'Ngahiang' Jadi Obor untuk Birokrasi Menyala

3 menit baca
Bayu Hikmat Purwana
Ditulis oleh Bayu Hikmat Purwana diterbitkan
Ilustrasi ASN. (Sumber: Dok. Kemenpan)
Ilustrasi ASN. (Sumber: Dok. Kemenpan)

Lebih dari lima abad lalu, tanah Sunda dipimpin oleh seorang raja besar yang namanya tetap harum hingga kini, Prabu Siliwangi. Dalam catatan sejarah dikenal sebagai Sri Baduga Maharaja, penguasa Kerajaan Pajajaran. Pada masanya, hukum ditegakkan, rakyat hidup tenteram, dan kerajaan mencapai kejayaan.

Dalam kesadaran kolektif masyarakat Sunda, Prabu Siliwangi menjelma sebagai simbol kebijaksanaan, pemimpin karismatik, arif, sekaligus penuh welas asih.

Dari wangsit yang diwariskannya tentang nilai kebijaksanaan, keberanian, kejujuran, cinta tanah air, kesetiaan, keadilan, kesederhanaan, keseimbangan, dan visi jauh ke depan (visioner), bukan sekadar nilai luhur, melainkan fondasi moral yang tetap relevan baggi Aparatur Sipil Negara (ASN). Nilai-nilai itu menjadi pengingat bahwa tugas melayani bukan sekadar prosedur administratif, tetapi amanah untuk menghadirkan kebaikan dan keadilan.

Di tengah birokrasi yang kerap dipandang kaku, jauh dari rakyat, spirit Siliwangi menjadi obor yang dapat menuntun ASN dalam bekerja dengan konsep saling asah, saling asih, dan saling asuh.

Saling asah bermakna harus terus belajar, memperbaiki diri, dan berinovasi. Saling asih menegaskan bahwa pelayanan publik harus dijiwai kasih sayang dan penghormatan kepada martabat manusia.
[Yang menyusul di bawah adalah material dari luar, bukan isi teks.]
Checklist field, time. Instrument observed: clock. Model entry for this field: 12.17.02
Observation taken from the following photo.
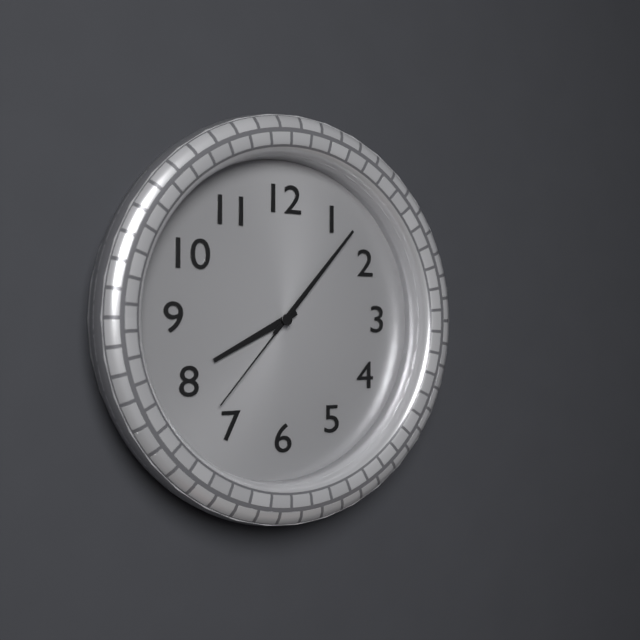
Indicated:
8.07.37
Sementara saling asuh adalah panggilan agar ASN hadir sebagai pengayom dan pemberdaya. Spirit ini bukan romantika masa lalu, melainkan bentuk kesadaran yang menuntun cara bekerja hari ini.

Jejak Spirit Siliwangi dalam Kebijakan Publik

Ilustrasi Aparatur Sipil Negara (ASN). (Sumber: magelangkota.go.id)
Ilustrasi Aparatur Sipil Negara (ASN). (Sumber: magelangkota.go.id)

Jejak aktualisasi nilai leluhur sunda dapat ditemukan dalam praktik kebijakan publik. Misalnya, pergantian nama RSUD Al Ihsan menjadi RSUD Welas Asih, bukan sekadar perubahan label. Tetapi mencerminkan upaya menghadirkan pelayanan kesehatan yang membumi, di mana tenaga kesehatan dipanggil untuk merawat pasien dengan penuh cinta kasih.

Demikian pula program Buruan SAE (Sehat, Alami, Ekonomis) di Kota Bandung, yang mendorong warga memanfaatkan pekarangan, halaman, atau lahan terbatas untuk urban farming. Di balik gerakan warga dalam urban farming, ASN berperan sebagai fasilitator, pendamping, dan penggerak. Dari menanam cabai hingga mengolah sampah organik menjadi pakan ternak, ASN ikut menjaga bumi sambil menyalakan solidaritas sosial.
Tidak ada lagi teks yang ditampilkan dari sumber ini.